Bazı oylar, bazı adaylara gitmek için bir kıvılcım bir sebep bekliyor.  Adaylar öncelikle kendi potansiyel oylarını kurtarmaya uğraşmalı. Kaleyi içerde sağlam tutmalı. Zira üç partide de kale kapıları yol geçen hanına dönemeye gayet  müsait.  Ki bu kaçacak oylar parayla pula satın alınabilecek ya da elde tutulacak oylar değil. Bu yüzden akılcı politikalar üretip doğru stratejiler uygulanmalı.
Onları da bir başka yazımda sizlerle paylaşırım.
Gelelim kendi meselemize.
Diğer gazetelerin iki katı yani 1000 adet gazete çıkarıyoruz.  Bu da şu demek yaklaşık 20bin kişi gazetemizi okuyor.  Doğru yerlere dağıtım yapıp en fazla kişiye ulaşmaya çalışıyoruz.  Ellek, Yarbaşı, Böcekli, Atalan ve birçok köye gazetemiz ulaşıyor.

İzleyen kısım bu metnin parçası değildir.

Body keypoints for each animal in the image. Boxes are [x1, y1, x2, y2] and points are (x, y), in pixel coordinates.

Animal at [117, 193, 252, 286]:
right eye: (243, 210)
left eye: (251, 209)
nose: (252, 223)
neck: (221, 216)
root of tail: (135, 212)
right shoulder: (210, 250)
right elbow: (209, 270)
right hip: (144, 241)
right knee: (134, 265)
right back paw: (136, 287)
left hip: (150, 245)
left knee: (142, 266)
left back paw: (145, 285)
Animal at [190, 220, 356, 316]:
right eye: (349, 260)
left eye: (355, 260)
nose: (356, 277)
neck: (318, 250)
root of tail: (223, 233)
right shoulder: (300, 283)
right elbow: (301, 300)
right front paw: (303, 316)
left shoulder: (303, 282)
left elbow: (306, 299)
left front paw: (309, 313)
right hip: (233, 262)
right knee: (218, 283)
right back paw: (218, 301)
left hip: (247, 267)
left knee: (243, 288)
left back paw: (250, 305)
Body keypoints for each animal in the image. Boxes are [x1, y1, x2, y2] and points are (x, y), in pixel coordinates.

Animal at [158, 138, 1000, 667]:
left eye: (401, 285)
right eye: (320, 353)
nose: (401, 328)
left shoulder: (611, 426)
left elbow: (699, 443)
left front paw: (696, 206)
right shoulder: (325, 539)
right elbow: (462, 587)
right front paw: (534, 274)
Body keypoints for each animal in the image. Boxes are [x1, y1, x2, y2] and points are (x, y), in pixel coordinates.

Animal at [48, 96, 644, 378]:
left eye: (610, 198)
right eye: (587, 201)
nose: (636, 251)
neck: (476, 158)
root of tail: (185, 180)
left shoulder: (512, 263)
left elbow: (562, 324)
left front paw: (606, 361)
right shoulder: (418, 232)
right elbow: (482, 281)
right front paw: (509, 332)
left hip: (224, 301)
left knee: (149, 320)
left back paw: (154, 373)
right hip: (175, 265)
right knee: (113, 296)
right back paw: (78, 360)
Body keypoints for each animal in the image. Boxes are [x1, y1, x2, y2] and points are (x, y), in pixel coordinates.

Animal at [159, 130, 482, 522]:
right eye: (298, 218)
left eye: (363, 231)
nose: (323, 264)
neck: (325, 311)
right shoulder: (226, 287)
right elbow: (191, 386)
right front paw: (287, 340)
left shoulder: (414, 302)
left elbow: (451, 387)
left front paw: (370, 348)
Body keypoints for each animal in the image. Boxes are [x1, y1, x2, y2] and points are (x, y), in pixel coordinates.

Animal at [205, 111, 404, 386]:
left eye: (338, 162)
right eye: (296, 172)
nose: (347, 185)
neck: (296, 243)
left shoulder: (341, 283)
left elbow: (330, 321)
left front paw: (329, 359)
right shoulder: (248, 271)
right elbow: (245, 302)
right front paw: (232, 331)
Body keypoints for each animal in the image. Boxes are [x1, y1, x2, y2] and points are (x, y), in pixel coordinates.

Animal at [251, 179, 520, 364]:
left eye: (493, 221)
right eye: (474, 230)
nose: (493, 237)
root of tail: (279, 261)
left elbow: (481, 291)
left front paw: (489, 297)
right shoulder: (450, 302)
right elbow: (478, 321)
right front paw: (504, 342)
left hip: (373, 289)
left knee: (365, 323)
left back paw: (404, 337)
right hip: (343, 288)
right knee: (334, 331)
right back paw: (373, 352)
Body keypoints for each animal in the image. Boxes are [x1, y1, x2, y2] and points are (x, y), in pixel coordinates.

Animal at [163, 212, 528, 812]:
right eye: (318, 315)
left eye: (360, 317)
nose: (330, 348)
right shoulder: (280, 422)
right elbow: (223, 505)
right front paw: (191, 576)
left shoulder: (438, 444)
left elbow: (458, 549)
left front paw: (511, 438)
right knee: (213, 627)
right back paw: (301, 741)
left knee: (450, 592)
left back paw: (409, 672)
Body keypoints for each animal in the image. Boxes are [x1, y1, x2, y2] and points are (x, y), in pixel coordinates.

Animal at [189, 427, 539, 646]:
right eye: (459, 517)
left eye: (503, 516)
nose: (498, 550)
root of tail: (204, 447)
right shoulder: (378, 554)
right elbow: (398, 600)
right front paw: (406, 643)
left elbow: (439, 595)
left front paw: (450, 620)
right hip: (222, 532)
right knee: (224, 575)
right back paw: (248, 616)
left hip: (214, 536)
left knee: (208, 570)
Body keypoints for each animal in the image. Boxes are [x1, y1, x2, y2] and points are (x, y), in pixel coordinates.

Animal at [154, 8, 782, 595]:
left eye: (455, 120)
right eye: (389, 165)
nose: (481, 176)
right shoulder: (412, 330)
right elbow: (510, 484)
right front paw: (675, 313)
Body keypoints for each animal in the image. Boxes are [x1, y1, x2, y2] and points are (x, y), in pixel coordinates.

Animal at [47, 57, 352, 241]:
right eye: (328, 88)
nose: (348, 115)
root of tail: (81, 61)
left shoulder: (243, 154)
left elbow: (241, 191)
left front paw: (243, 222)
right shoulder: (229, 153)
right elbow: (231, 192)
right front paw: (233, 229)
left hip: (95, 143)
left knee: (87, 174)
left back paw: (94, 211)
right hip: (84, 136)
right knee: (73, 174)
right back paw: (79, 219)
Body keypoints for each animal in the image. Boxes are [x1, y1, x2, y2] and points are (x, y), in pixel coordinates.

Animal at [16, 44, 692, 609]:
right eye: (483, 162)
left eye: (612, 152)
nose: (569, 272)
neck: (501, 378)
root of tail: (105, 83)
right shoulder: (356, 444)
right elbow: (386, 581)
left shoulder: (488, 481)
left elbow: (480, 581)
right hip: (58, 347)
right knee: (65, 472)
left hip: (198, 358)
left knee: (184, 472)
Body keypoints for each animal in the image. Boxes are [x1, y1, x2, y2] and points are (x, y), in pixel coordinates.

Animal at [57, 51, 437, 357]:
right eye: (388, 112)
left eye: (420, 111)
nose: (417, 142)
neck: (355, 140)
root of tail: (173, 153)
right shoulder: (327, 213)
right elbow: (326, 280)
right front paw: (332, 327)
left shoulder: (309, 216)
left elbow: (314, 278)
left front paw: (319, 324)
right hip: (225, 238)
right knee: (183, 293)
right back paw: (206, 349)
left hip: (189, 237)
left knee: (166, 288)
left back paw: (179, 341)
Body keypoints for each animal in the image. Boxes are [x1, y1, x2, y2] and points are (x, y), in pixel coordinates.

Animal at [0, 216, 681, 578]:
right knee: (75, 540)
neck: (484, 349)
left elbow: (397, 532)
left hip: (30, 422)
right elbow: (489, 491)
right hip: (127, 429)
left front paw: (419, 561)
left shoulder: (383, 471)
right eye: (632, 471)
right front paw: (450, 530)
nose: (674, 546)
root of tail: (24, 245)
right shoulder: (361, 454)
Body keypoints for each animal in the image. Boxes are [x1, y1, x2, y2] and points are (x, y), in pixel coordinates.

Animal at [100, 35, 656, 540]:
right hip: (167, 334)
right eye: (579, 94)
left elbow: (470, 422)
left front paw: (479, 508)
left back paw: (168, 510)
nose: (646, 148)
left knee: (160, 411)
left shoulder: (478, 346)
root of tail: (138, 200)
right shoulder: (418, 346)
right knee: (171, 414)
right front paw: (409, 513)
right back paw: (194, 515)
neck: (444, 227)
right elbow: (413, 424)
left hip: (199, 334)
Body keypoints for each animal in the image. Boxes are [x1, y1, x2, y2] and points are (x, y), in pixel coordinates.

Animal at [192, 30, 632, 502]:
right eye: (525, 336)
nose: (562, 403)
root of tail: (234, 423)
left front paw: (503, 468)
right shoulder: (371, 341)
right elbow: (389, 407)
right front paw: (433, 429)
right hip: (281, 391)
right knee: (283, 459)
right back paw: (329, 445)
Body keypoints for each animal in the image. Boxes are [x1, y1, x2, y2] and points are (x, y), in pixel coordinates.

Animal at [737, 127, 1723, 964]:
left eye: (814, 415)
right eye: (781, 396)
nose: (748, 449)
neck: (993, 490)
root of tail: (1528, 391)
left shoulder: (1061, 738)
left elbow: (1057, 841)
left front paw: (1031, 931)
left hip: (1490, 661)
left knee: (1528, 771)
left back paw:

Facebook üzerinden sosyal medyayı etkin bir şekilde kullanıyoruz.  Ve artık VİDEO HABER ile  insanlara haberleri görüntülü olarak ulaştırıyoruz.
Gazeteyi çıkarmaya başladığımız günden bu yana iyi niyetimizi korumaya çalıştık.  Tarafsızlık gibi zor bir işi elimizden geldiğince doğru şekilde yapmaya çalışıyoruz.
Kimsenin oyunu etkileyecek taraflı ya da olumsuz haber yapmamaya özen gösteriyoruz.  (Bazılarının haberi gazetemizde çıkmıyorsa o kendilerinin çalışmamasıyla ya da haberini servis etmemesiyle alakalı bir durum. Biz bize gelen haberleri mutlaka gazeteye koyuyoruz.)
Fakat bu tarafsızlığımız ya da herkese eşit mesafede durma halimizi süistimal etme çabaları var son zamanlarda. 
Çok net olarak söylüyorum, bizi hafife alanlar fena halde hata içerisindeler.  Biz sizi konuşmayı bıraktığımızda isminiz şehrin sadece üçte birinde duyulur.  Kalınana biz duyurmak istediğimiz duyururuz.
Ki bunun örnekleri de yaşandı. Çok rica ediyorum, bizim iyi niyetimizi süistimal etmeyin, bizim sabrımızı bu kadar zorlamayın.  Ki biz de sizi unutmak zorunda kalmayalım.